Standard & Poor’s Ratings Services has assigned its single-‘B’-minus long-term senior unsecured debt rating to the US$175mn three-year notes issued by the Netherlands-based Alfa-Russia Finance BV and guaranteed jointly and severally by ABH Financial Ltd, based in the British Virgin Islands, and by Alfa Bank (B-/Stable/C).

“The ratings on Alfa Bank reflect the bank’s good business franchise and improved financial profile and product diversification in the context of better prospects for macroeconomic stability in Russia,” says Standard & Poor’s credit analyst Ekaterina Trofimova.

These positive factors are offset by the continued high risk inherent in the Russian economic and banking environment, as well as by the bank’s large single-party concentrations and leveraged financial profile.

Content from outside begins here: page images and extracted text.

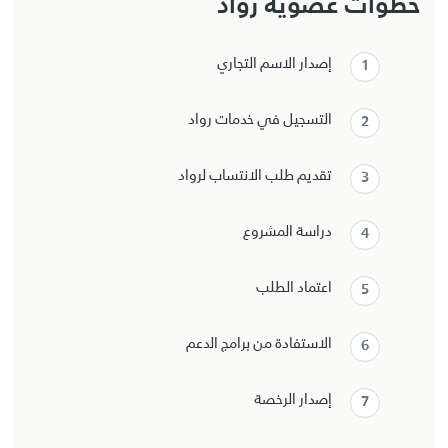
خطوات عضوية رواد
إصدار الاسم التجاري
التسجيل في خدمات رواد
تقديم طلب الانتساب لرواد
دراسة المشروع
اعتماد الطلب
الاستفادة من برامج الدعم
إصدار الرخصة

Alfa Bank is one of the five largest Russian banks in terms of breadth of operations and reported assets (US$3.1bn at June 30, 2002). Like other private-sector banks, however, it holds a relatively small market share of less than 5% of total banking assets in the Russian banking system, which is dominated by the state-owned banks, notably Sberbank.

The degree of concentration in the bank’s assets and deposits is high, both within and outside the Alfa Group Consortium (AGC), the financial-industrial group to which Alfa Bank belongs.